> **What to do**: Please transcribe the data below in full. Omit any picture you find in it.

> **Supplied data**:
---
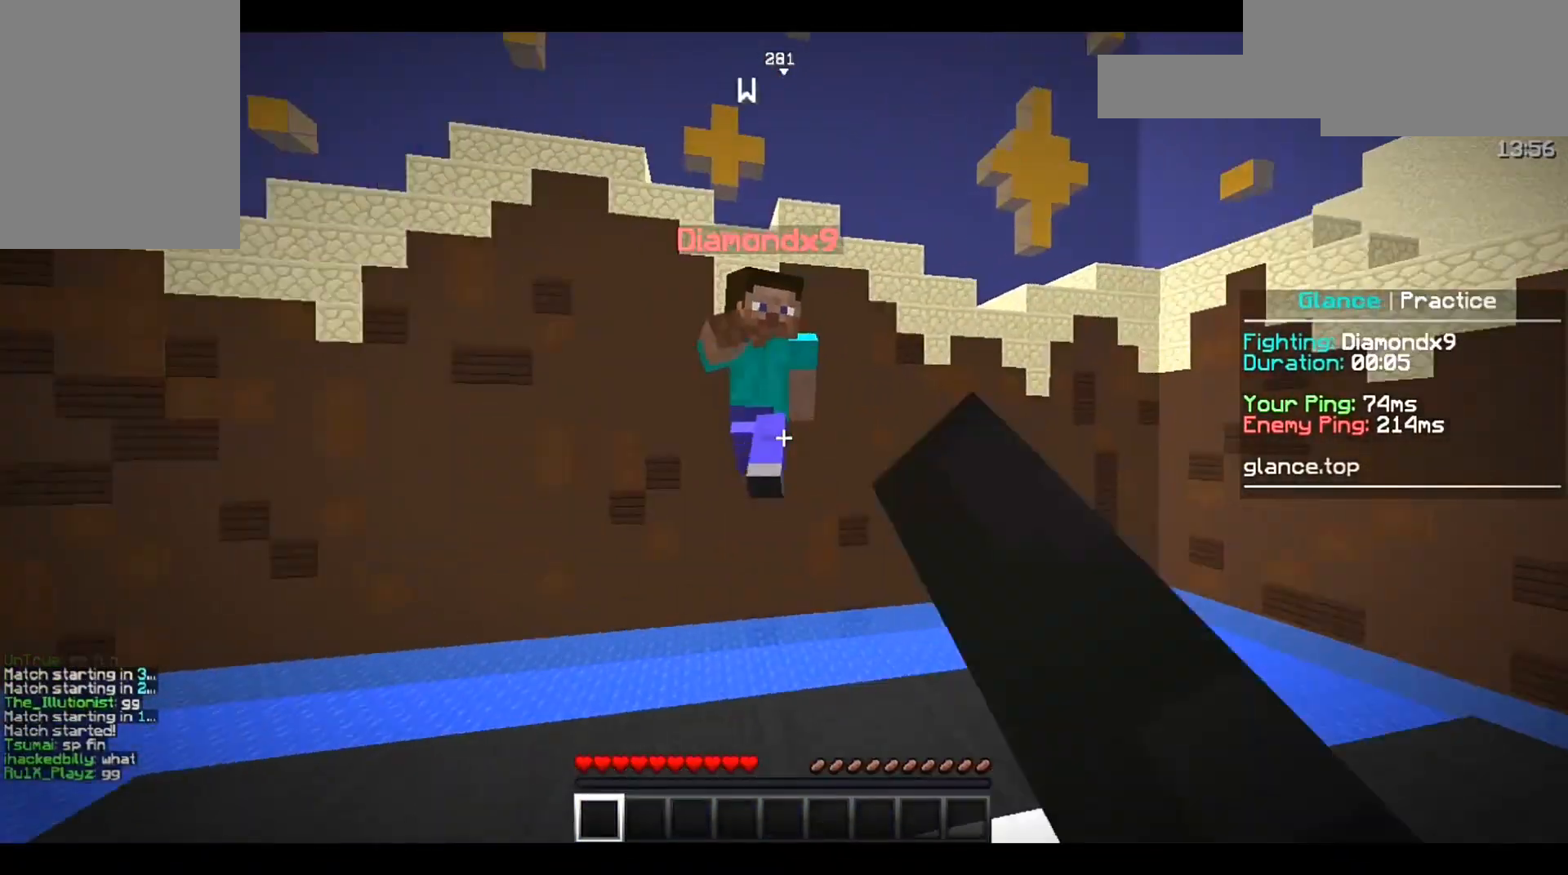
{"keys": [], "events": [[206, "a", "up"], [240, "w", "up"]]}
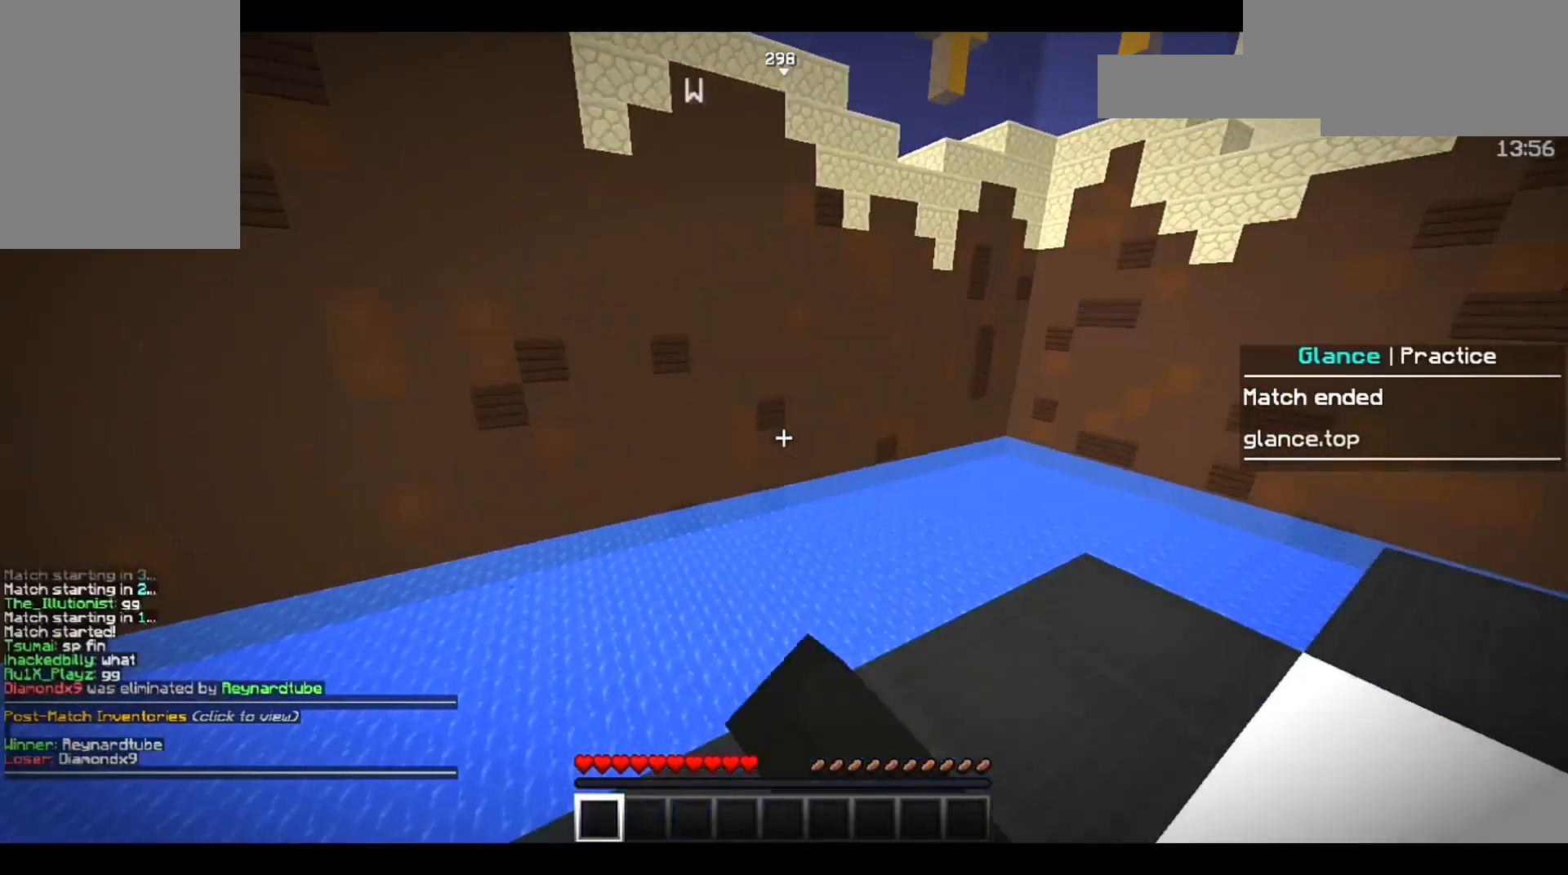
{"keys": [], "events": []}
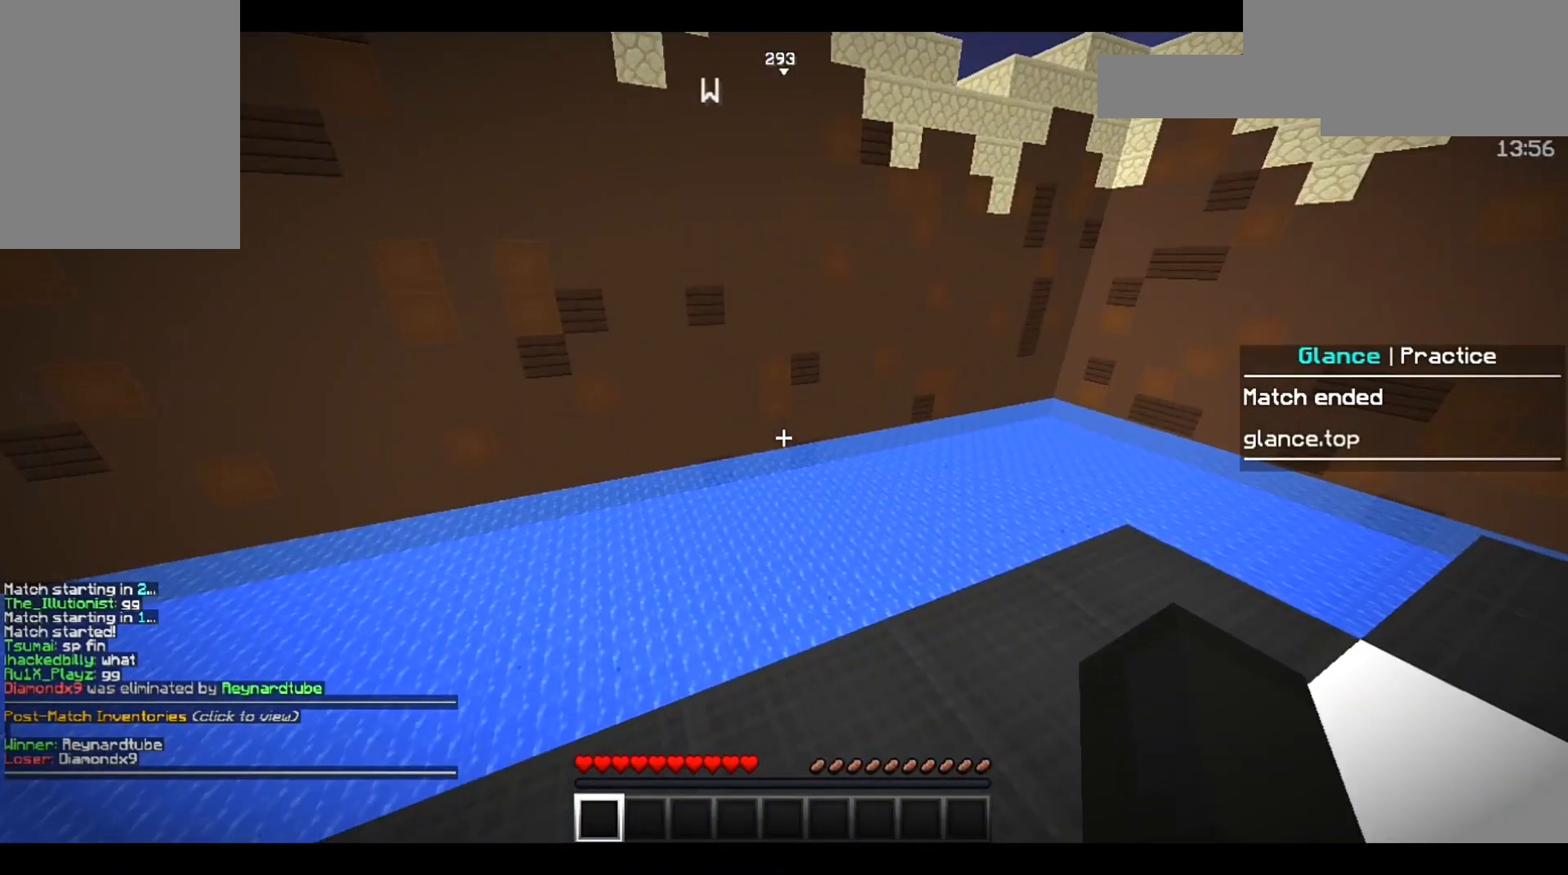
{"keys": ["w"], "events": [[411, "w", "down"]]}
---
> **Problem solution**:
{"keys": [], "events": [[206, "a", "up"], [240, "w", "up"]]}
{"keys": [], "events": []}
{"keys": ["w"], "events": [[411, "w", "down"]]}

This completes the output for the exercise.